A Bill of Divorcement became a hit, and RKO offered Hepburn a lucrative long-term contract to make films for the studio. Hepburn won the first of her four Academy Awards just a year later, for her performance in Morning Glory, opposite Douglas Fairbanks Jr. and Adolphe Menjou. Soon after, her performance as Jo in the hit big-screen adaptation of the beloved novel Little Women by  Louisa May Alcott won her great acclaim, and Hepburn became known throughout the world as a formidable onscreen presence with a fierce intelligence.

Though Hepburn made a series of popular comedies in the late 1930s (the most notable being Bringing Up Baby in 1938, opposite Cary Grant), she also appeared in a handful of flops, and producers began to label her “box-office poison.” Sensing trouble, Hepburn ended her contract at RKO and returned to the stage.

Back on Broadway, Hepburn appeared as Tracy Lord in The Philadelphia Story, winning huge acclaim. Playwright Philip Barry had written the role specifically with Hepburn in mind, and critics and audiences went wild over the production. Hepburn bought the motion picture rights to the story and headed back to Hollywood, where she sold them to MGM on the condition that she would star in the film. With this move, she single-highhandedly regenerated her film career and her appeal. The 1940 film, starring Cary Grant and Jimmy Stewart alongside Hepburn, earned multiple Academy Award nominations.

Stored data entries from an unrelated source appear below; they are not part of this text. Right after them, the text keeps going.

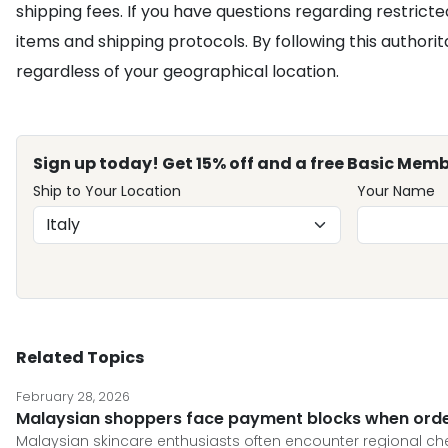
shipping fees. If you have questions regarding restricted
items and shipping protocols. By following this authori
regardless of your geographical location.
Sign up today! Get 15% off and a free Basic Memb
Ship to Your Location
Your Name
Related Topics
February 28, 2026
Malaysian shoppers face payment blocks when order
Malaysian skincare enthusiasts often encounter regional che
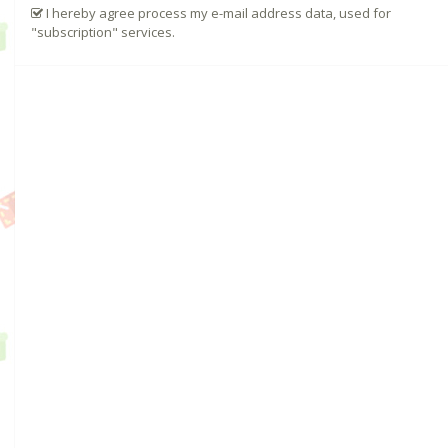
I hereby agree process my e-mail address data, used for
"subscription" services.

Hepburn’s next life-changing move was the beginning of her enduring onscreen and off screen relationship with the actor Spencer Tracy. Woman of the Year (1942), the first of nine films the duo would make together, was a huge smash. Tracy and Hepburn shared a palpable, electric chemistry on the screen and off it. The pair fell deeply in love while making their first film together; their relationship lasted 27 years, even though Tracy was already married and refused to divorce his estranged wife. Hepburn and Tracy’s unwed romance had its ups and downs, but Hepburn put her career on hold for five years beginning in 1962 to nurse Tracy through the illness that would ultimately take his life in 1967, just days after the pair completed their last film together, Guess Who’s Coming to Dinner. Hepburn won another Oscar for her role in the film but always viewed it more as the Academy’s tribute to her lost love.

Hepburn’s Best Actress Oscar for Guess Who’s Coming to Dinner had plenty of company in the trophy case. Over the course of her long career, she made dozens of films and garnered a stunning twelve Academy Award nominations, winning four. Her credits include many of the most celebrated pictures of all time: The Philadelphia Story (1940), The African Queen (1951), Long Day’s Journey Into Night (1962), Guess Who’s Coming to Dinner (1967), The Lion in Winter (1968), On Golden Pond (1981). She stole the stage from all the leading men of her era, including Spencer Tracy, of course, but also Cary Grant, Jimmy Stewart, Humphrey Bogart, Charlton Heston and Laurence Olivier, to name a few.

Her last Hollywood film credit came in 1994, more than 60 years after she made her memorable debut.  Katharine Hepburn died on June 29, 2003, at the age of 96 in the same house in which she had grown up.